Sen. Barbara Bailey, R-Oak Harbor, head of the state Senate Higher Education Committee, asked representatives at a hearing Tuesday to "work this out to the benefit of citizens that we all serve."
It was the third hearing in two weeks on the competing plans, The Spokesman-Review reported (http://bit.ly/1Kc7QN9 ).
Washington State University wants to start its own medical school. The University of Washington says that plan ends its partnership with WSU on the project.
UW is now talking with Gonzaga University about becoming a partner in its regional medical school program.
There are 16 sponsors for a Senate bill to allow a WSU medical school in Spokane. A similar House bill has 64 sponsors.
WSU officials contend their medical school would not conflict with the existing UW program but would fill the need for more family practice physicians and doctors in underserved rural areas. UW officials said they don't object to WSU setting up its own medical school, as long as the UW program doesn't lose funding.
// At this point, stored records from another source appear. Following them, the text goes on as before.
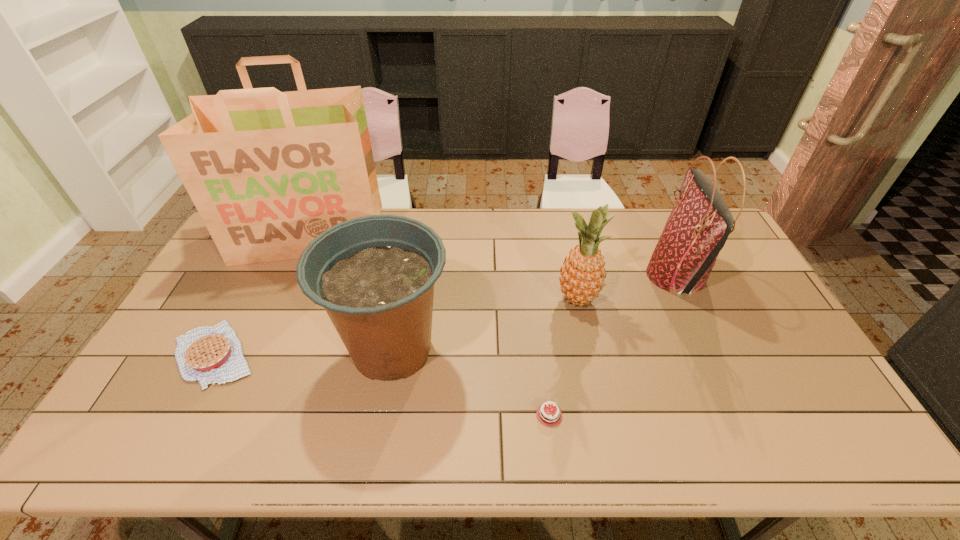
Where is `grocery bag`? The image size is (960, 540). grocery bag is located at coordinates (268, 171).

The image size is (960, 540). Find the location of `the rightmost object`. the rightmost object is located at coordinates (700, 222).

I want to click on pineapple, so click(x=582, y=277).

Locate an element on the screen. flowerpot is located at coordinates (374, 275).

Locate an element on the screen. Image resolution: width=960 pixels, height=540 pixels. the fifth tallest object is located at coordinates (213, 355).

The height and width of the screenshot is (540, 960). I want to click on the shortest object, so click(x=551, y=417).

This screenshot has height=540, width=960. I want to click on vacant space located 0.170m on the front of the tallest object, so click(x=279, y=305).

Where is `free location located on the left of the rightmost object`? free location located on the left of the rightmost object is located at coordinates (616, 276).

This screenshot has width=960, height=540. Identify the location of free space located 0.380m on the right of the pineapple. (723, 299).

Locate an element on the screen. The width and height of the screenshot is (960, 540). free space located 0.230m on the back of the flowerpot is located at coordinates (409, 255).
"Give them their own resources to move forward," said Genesee Adkins, a UW spokeswoman.
State Sen. Mike Baumgartner, R-Spokane, asked why WSU's offer to continue to cooperate on the established UW medical school in Spokane was rejected.
"WSU maintained pursuit of its school was its priority," Adkins replied. "Maintaining our program is our priority."
UW contended it should get some $5.9 million the state has sent to WSU over the past several years for medical education in Spokane while the two schools were cooperating.
WSU Regents Chairman Mike Worthy said there's a debate about how much of that money was used for the medical school, and some was used for other health care education programs on the Spokane campus.
The committee is considering legislation sponsored by Baumgartner that would change state law that now restricts medical education to UW and would make it a field of study WSU could also offer.
Changing the law is necessary before the Legislature could set aside money for WSU to seek accreditation for a community-based medical school in Spokane.
Before the hearing, Republican legislative leaders from both chambers said there was support to change the law. The bigger question would be how much it would cost.